**Record extracts:**
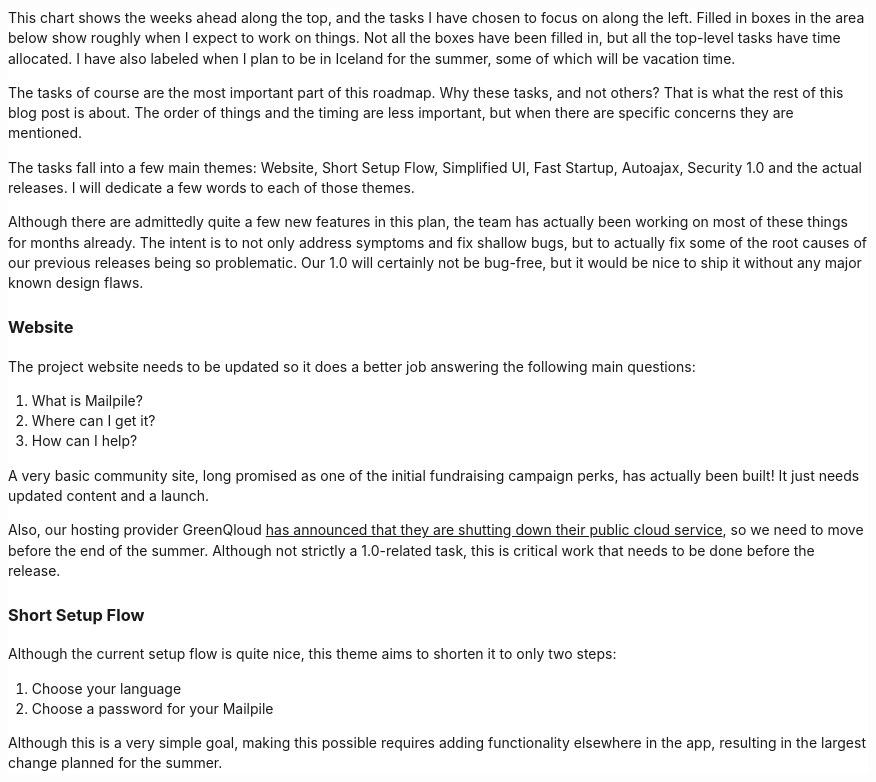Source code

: This chart shows the weeks ahead along the top, and the tasks I have
chosen to focus on along the left. Filled in boxes in the area below
show roughly when I expect to work on things. Not all the boxes have
been filled in, but all the top-level tasks have time allocated. I have
also labeled when I plan to be in Iceland for the summer, some of which
will be vacation time.

The tasks of course are the most important part of this roadmap. Why
these tasks, and not others? That is what the rest of this blog post is
about. The order of things and the timing are less important, but when
there are specific concerns they are mentioned.

The tasks fall into a few main themes: Website, Short Setup Flow,
Simplified UI, Fast Startup, Autoajax, Security 1.0 and the actual
releases. I will dedicate a few words to each of those themes.

Although there are admittedly quite a few new features in this plan, the
team has actually been working on most of these things for months
already. The intent is to not only address symptoms and fix shallow
bugs, but to actually fix some of the root causes of our previous
releases being so problematic. Our 1.0 will certainly not be bug-free,
but it would be nice to ship it without any major known design flaws.


### Website

The project website needs to be updated so it does a better job
answering the following main questions:

1. What is Mailpile?
2. Where can I get it?
3. How can I help?

A very basic community site, long promised as one of the initial
fundraising campaign perks, has actually been built! It just needs
updated content and a launch.

Also, our hosting provider GreenQloud [has announced that they are
shutting down their public cloud
service](https://www.greenqloud.com/truly-green-public-qloud/), so we
need to move before the end of the summer. Although not strictly a
1.0-related task, this is critical work that needs to be done before the
release.


### Short Setup Flow

Although the current setup flow is quite nice, this theme aims to
shorten it to only two steps:

1. Choose your language
2. Choose a password for your Mailpile

Although this is a very simple goal, making this possible requires
adding functionality elsewhere in the app, resulting in the largest
change planned for the summer.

**Work request:**
Across the entries, how many lines include the string "tasks"? The answer should be only a number.

**Response below:**
5